Both the line containing "This directory contains" and the line containing "the following scripts" belong to the span. Output exactly that span from the listing below, and nothing outside it.

● **RECORDS FOR THIS TASK**
=-=-=

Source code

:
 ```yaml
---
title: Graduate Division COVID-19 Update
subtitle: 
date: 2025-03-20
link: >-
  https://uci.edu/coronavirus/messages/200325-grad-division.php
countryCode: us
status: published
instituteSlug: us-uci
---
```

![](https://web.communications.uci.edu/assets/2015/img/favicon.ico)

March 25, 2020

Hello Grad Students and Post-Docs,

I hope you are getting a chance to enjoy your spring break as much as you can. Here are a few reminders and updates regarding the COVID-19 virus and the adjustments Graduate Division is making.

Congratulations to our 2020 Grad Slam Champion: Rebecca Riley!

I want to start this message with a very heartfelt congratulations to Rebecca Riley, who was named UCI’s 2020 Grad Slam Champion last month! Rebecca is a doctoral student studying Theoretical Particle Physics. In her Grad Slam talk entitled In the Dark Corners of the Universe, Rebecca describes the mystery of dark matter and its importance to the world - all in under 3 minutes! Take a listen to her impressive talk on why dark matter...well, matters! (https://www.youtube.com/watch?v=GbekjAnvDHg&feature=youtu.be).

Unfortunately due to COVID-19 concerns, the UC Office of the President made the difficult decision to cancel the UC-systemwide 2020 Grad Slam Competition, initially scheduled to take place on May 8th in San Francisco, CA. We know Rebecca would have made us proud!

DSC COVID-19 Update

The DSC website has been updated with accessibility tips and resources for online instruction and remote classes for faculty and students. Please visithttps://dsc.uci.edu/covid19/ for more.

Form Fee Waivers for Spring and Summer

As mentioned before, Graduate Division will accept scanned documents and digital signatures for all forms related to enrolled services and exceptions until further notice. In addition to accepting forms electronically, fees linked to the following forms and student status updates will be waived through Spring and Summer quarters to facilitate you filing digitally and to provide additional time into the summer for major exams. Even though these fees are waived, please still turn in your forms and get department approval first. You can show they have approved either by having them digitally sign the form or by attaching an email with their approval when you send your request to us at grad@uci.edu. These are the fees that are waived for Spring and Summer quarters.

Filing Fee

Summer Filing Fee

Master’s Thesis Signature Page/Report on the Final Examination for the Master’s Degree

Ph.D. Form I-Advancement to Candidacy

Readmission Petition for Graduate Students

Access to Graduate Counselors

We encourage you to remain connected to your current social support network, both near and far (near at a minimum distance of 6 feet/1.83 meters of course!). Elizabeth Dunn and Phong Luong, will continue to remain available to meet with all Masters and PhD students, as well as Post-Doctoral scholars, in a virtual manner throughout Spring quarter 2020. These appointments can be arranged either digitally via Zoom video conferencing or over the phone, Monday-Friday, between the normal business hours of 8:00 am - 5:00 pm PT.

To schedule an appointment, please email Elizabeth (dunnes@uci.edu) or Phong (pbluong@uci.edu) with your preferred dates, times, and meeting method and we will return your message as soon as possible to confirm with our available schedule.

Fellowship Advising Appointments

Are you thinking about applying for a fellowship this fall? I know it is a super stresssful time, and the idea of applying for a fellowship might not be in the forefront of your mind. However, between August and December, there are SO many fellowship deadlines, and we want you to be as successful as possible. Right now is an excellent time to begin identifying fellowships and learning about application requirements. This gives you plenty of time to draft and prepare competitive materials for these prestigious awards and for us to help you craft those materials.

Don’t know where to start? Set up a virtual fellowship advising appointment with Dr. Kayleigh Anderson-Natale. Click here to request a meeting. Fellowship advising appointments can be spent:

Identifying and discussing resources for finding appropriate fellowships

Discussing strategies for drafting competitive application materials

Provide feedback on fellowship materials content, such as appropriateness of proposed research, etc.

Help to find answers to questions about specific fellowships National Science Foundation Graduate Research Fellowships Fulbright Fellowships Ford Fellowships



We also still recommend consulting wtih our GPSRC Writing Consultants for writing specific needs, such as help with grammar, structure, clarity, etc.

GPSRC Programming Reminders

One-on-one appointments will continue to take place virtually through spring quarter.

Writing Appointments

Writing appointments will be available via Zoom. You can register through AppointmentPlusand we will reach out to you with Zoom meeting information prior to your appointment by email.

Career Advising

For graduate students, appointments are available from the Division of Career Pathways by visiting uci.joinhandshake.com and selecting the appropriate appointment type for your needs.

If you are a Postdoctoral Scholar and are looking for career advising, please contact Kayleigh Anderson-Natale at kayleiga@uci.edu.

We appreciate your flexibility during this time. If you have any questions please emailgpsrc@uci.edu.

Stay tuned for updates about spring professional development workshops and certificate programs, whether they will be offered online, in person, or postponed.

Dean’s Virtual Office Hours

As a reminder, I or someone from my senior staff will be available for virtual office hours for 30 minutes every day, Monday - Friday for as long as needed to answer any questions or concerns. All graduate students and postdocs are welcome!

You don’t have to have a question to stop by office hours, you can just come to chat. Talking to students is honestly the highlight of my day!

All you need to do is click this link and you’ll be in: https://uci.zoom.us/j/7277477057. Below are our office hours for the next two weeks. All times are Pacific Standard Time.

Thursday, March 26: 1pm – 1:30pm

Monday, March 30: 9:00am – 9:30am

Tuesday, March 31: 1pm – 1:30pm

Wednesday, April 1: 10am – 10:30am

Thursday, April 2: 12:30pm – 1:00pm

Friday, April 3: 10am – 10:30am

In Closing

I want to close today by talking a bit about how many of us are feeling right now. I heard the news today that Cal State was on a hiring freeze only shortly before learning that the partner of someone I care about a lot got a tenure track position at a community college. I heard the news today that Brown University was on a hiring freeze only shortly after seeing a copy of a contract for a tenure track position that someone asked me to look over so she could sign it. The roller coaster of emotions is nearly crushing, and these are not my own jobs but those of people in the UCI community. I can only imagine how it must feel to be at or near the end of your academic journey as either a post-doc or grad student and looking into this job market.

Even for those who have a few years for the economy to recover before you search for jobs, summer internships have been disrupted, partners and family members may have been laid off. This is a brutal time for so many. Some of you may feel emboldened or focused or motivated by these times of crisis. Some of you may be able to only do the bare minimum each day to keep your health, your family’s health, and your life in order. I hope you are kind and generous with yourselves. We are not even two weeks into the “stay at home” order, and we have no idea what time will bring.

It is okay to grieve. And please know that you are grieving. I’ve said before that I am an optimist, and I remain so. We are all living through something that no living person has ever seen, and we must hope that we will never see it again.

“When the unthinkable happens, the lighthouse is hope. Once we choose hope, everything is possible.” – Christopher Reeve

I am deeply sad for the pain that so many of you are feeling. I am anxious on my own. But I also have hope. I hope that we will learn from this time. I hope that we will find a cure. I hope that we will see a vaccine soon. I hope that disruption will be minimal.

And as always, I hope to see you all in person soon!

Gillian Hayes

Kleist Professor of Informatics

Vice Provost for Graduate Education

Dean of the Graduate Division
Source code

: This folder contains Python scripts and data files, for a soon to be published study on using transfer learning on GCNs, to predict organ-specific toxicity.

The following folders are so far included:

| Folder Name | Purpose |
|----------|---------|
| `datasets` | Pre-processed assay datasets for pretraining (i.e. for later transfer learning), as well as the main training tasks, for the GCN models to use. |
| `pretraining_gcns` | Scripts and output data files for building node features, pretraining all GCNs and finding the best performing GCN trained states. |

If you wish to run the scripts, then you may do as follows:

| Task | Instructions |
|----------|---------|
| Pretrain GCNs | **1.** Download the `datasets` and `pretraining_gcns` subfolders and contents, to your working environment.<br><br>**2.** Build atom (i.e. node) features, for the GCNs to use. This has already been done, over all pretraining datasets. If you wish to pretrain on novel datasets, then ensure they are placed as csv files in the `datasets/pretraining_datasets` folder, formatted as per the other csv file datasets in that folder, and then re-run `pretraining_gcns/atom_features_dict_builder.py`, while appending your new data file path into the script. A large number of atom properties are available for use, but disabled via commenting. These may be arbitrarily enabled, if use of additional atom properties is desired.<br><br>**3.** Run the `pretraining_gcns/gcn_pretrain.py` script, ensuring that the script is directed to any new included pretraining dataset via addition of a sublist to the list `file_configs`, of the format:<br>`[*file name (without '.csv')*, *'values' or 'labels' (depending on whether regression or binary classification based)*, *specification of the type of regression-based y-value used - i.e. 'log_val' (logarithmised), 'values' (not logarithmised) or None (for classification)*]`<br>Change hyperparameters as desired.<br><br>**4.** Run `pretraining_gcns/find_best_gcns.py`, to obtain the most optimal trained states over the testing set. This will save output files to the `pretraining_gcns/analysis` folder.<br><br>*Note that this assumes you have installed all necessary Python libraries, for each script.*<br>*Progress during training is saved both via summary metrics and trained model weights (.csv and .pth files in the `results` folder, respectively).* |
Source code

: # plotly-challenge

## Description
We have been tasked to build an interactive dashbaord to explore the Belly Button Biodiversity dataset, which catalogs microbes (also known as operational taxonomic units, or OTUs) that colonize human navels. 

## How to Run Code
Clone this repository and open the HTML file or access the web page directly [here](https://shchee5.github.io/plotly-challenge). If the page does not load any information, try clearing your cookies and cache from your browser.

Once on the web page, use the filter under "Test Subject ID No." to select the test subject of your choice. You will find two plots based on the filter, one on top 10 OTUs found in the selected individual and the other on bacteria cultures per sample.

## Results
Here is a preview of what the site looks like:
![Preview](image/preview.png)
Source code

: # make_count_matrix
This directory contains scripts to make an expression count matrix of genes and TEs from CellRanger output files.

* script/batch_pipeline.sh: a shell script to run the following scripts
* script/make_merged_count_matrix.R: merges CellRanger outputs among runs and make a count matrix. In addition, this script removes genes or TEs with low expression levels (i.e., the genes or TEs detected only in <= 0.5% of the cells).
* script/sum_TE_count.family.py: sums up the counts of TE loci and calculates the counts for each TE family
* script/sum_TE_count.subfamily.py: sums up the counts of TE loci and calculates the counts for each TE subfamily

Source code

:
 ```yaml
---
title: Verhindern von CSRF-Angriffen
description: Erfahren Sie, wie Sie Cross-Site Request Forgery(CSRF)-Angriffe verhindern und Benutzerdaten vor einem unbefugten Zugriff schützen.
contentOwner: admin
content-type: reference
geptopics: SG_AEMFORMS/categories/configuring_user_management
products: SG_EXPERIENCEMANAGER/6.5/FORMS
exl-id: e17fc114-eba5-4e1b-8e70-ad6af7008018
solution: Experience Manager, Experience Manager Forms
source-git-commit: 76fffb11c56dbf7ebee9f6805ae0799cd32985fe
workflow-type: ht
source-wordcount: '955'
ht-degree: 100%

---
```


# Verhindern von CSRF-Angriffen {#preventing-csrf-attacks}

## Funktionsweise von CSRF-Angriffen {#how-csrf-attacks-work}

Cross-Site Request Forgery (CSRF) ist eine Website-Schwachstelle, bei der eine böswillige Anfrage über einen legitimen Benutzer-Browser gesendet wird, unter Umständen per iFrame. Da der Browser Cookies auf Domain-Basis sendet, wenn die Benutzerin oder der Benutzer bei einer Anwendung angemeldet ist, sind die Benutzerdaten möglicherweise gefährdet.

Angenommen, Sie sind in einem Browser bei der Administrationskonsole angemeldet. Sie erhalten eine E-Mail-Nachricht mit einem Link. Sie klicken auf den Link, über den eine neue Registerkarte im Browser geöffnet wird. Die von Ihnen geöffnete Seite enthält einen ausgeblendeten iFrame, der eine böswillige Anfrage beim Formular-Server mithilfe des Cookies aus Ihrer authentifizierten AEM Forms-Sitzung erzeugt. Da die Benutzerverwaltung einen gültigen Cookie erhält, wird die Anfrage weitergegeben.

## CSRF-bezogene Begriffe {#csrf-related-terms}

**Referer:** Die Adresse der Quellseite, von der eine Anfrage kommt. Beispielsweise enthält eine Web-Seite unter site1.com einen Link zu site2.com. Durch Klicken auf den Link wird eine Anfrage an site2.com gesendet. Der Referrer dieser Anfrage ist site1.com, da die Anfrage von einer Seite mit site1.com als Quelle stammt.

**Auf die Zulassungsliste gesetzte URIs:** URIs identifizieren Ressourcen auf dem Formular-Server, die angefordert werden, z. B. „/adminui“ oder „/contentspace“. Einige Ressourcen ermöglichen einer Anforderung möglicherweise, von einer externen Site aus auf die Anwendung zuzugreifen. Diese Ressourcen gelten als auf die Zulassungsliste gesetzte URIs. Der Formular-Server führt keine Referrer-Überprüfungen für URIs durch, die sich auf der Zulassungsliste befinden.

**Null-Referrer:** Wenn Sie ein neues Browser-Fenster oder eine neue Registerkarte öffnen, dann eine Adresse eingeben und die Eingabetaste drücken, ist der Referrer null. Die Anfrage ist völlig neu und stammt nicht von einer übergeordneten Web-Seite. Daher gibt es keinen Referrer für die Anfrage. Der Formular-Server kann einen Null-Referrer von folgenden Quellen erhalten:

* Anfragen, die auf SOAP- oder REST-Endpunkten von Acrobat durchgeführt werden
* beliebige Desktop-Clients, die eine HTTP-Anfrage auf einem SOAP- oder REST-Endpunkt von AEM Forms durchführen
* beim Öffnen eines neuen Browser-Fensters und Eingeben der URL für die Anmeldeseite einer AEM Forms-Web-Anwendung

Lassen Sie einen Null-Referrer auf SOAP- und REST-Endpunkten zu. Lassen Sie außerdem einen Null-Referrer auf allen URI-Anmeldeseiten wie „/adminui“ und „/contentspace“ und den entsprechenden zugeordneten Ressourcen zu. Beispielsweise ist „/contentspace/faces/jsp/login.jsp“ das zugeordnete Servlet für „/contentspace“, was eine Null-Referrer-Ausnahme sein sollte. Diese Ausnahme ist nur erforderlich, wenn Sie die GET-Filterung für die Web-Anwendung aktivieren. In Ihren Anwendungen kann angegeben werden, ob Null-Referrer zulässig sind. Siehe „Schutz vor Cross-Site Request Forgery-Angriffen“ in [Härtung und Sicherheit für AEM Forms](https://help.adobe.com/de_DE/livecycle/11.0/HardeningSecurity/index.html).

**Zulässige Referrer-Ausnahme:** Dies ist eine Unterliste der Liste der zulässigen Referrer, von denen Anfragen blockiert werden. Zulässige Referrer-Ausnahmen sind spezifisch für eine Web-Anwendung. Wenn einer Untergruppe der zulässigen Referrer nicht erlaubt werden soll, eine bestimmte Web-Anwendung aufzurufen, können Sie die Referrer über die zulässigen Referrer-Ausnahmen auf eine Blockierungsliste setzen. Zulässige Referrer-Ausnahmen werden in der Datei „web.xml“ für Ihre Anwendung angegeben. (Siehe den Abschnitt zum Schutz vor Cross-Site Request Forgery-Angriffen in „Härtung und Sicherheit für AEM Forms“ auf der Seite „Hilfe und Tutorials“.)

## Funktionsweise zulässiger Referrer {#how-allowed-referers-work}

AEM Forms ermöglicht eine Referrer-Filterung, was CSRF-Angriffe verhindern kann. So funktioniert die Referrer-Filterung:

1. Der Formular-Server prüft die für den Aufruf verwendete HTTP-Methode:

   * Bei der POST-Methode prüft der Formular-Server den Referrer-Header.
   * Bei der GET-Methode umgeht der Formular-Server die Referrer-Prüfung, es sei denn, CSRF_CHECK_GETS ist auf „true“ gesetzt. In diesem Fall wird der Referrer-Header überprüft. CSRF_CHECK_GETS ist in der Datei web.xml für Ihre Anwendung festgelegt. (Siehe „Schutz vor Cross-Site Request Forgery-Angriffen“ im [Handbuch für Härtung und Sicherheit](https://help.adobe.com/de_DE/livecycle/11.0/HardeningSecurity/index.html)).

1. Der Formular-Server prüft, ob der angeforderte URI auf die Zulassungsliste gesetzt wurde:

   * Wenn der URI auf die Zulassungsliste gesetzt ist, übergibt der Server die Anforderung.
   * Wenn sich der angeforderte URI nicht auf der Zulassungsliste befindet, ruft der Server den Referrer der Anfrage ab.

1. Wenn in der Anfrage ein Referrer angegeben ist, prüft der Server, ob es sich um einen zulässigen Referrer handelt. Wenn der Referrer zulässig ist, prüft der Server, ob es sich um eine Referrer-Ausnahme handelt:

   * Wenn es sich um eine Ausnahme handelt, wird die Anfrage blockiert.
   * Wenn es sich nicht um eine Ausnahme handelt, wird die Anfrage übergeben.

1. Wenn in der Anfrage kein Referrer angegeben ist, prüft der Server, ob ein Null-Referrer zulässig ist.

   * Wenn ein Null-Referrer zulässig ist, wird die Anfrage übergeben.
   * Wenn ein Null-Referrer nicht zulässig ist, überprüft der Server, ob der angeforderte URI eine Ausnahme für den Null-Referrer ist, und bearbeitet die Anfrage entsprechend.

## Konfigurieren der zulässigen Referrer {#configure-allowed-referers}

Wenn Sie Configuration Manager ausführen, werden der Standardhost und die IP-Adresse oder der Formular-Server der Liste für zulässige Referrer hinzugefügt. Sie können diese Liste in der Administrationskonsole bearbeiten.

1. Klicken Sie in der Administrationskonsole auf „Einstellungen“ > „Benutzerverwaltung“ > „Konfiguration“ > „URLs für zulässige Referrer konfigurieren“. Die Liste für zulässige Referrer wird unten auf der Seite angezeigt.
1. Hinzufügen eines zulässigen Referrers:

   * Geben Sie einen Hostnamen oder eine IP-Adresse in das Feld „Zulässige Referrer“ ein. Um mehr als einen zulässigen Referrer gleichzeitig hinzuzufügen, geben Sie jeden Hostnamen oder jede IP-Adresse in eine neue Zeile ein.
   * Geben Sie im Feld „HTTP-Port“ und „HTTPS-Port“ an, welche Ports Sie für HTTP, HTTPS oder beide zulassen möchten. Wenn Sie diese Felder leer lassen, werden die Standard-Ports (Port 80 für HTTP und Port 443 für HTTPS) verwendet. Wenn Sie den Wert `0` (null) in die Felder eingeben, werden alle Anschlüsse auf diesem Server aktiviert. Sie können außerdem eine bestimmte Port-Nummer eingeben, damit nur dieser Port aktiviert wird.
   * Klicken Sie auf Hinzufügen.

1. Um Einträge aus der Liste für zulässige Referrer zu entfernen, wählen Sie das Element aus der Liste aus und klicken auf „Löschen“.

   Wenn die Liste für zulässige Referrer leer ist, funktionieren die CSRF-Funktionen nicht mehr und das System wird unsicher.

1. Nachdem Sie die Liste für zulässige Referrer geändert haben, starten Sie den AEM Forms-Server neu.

=-=-=

● **SOLUTION**
This directory contains scripts to make an expression count matrix of genes and TEs from CellRanger output files.

* script/batch_pipeline.sh: a shell script to run the following scripts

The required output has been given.